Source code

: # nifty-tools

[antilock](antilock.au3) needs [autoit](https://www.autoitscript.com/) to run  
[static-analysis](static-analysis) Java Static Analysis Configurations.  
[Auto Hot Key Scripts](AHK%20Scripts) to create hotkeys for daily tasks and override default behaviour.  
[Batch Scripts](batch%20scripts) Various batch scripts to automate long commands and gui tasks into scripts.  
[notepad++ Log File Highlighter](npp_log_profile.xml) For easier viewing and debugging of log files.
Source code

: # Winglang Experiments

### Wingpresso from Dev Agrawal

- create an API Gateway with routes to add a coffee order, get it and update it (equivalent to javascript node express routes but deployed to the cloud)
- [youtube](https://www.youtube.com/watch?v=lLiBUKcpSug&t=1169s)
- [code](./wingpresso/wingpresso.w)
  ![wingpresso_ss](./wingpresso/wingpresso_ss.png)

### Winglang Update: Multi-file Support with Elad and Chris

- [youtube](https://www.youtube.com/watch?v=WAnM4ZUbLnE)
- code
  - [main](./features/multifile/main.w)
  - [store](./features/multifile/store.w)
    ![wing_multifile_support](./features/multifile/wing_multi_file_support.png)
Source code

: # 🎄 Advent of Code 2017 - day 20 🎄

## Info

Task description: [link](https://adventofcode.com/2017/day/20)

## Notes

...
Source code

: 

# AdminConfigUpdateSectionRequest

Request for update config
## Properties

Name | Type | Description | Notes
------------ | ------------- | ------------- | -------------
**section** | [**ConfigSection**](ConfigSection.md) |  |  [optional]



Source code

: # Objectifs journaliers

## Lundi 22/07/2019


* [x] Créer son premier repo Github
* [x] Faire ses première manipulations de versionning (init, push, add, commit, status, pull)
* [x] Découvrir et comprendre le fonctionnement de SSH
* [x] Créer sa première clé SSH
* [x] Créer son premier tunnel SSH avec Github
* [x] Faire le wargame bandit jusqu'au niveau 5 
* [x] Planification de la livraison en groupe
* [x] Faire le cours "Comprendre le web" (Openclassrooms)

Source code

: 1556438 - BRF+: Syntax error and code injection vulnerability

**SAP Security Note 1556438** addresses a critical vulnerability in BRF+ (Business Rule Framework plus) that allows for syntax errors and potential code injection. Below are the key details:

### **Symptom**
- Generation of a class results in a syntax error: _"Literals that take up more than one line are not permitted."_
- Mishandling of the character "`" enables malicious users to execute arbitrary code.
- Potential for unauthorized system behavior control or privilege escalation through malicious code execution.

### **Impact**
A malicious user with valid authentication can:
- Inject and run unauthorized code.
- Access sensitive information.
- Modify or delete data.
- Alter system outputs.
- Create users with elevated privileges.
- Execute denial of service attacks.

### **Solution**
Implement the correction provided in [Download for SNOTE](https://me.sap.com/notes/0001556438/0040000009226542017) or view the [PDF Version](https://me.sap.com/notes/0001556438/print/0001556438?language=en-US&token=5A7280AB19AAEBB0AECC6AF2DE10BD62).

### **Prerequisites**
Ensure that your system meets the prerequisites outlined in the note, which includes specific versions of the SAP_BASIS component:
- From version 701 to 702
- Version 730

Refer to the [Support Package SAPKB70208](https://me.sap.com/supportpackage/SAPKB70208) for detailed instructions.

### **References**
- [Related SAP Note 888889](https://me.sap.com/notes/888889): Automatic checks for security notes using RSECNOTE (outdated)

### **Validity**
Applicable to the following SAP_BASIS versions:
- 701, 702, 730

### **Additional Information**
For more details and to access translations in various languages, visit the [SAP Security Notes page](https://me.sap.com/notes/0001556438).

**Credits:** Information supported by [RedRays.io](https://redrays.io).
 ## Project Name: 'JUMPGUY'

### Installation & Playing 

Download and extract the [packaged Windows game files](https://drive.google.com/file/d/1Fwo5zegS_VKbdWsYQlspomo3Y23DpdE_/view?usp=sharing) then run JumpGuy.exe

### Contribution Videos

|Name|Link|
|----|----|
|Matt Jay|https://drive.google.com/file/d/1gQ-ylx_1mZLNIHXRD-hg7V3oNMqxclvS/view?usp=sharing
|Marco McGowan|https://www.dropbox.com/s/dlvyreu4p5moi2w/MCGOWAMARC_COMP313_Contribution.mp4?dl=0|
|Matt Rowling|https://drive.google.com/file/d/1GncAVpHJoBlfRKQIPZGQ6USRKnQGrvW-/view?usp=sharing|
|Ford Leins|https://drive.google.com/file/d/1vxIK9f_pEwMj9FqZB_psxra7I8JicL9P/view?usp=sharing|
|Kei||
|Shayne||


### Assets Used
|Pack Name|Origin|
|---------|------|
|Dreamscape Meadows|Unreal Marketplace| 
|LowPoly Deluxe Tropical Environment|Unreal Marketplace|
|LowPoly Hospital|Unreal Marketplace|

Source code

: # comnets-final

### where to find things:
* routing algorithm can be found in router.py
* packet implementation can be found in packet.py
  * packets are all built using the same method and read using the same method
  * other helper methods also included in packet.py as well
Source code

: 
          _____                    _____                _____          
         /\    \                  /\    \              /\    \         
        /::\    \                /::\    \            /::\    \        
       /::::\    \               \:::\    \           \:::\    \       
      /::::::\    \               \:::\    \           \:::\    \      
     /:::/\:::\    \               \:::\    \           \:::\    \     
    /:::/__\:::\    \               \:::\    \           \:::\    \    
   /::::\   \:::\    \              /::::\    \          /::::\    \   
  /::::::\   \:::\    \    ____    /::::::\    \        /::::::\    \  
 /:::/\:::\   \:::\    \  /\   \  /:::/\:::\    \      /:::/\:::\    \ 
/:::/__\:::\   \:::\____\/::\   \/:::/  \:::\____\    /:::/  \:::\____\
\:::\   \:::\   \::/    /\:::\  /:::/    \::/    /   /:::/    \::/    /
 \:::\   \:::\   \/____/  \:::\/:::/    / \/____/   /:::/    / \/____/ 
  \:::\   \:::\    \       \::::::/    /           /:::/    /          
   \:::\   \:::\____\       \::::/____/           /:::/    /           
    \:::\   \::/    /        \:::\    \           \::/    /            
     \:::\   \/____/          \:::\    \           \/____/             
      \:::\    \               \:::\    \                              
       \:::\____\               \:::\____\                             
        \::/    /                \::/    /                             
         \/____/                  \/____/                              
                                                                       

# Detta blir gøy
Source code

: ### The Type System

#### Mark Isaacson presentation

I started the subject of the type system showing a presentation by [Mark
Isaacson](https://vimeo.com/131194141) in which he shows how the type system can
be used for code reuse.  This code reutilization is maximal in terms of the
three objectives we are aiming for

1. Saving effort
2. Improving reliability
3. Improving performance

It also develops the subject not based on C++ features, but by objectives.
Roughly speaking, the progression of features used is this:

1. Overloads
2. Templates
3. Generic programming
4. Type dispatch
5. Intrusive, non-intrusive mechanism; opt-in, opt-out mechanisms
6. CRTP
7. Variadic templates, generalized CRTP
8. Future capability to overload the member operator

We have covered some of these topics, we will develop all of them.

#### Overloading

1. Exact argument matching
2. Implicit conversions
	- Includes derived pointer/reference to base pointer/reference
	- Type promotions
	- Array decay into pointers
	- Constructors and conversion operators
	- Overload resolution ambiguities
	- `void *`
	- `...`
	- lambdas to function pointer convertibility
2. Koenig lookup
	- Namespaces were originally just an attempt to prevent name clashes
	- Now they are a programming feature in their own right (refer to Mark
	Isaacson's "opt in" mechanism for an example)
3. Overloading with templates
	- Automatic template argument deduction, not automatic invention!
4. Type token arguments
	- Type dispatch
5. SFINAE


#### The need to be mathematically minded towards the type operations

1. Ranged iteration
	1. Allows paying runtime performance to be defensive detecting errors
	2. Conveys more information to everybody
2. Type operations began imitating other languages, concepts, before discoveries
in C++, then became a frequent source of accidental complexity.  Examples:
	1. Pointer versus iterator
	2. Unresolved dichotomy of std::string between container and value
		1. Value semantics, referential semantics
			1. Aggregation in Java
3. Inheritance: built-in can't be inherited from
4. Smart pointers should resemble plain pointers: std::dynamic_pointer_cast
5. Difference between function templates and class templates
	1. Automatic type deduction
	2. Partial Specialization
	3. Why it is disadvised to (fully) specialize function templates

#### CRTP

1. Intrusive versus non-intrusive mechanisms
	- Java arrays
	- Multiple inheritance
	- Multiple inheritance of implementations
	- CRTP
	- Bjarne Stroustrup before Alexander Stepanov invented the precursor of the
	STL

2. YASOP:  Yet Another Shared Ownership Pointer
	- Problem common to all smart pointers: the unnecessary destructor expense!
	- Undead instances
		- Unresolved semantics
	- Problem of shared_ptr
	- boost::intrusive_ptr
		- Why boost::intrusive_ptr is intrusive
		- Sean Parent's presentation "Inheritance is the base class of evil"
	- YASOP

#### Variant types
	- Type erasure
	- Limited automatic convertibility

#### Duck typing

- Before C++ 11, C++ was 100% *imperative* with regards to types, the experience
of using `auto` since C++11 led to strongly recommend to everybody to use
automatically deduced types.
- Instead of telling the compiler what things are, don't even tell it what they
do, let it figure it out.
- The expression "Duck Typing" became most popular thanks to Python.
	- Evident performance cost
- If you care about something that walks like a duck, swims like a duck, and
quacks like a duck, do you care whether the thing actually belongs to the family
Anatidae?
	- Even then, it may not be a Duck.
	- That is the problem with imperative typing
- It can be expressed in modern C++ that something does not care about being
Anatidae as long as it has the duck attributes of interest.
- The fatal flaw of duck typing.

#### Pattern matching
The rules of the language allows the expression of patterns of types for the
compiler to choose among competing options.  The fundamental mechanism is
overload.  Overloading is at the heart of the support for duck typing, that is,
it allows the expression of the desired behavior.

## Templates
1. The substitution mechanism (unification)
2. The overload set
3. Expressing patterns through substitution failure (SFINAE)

**Job item**
In the listing above, find the line with "quacks like a" and the line with "compiler to choose", then reproduce both and every line between them exactly.

**Problem solution**
quacks like a duck, do you care whether the thing actually belongs to the family
Anatidae?
	- Even then, it may not be a Duck.
	- That is the problem with imperative typing
- It can be expressed in modern C++ that something does not care about being
Anatidae as long as it has the duck attributes of interest.
- The fatal flaw of duck typing.

#### Pattern matching
The rules of the language allows the expression of patterns of types for the
compiler to choose among competing options.  The fundamental mechanism is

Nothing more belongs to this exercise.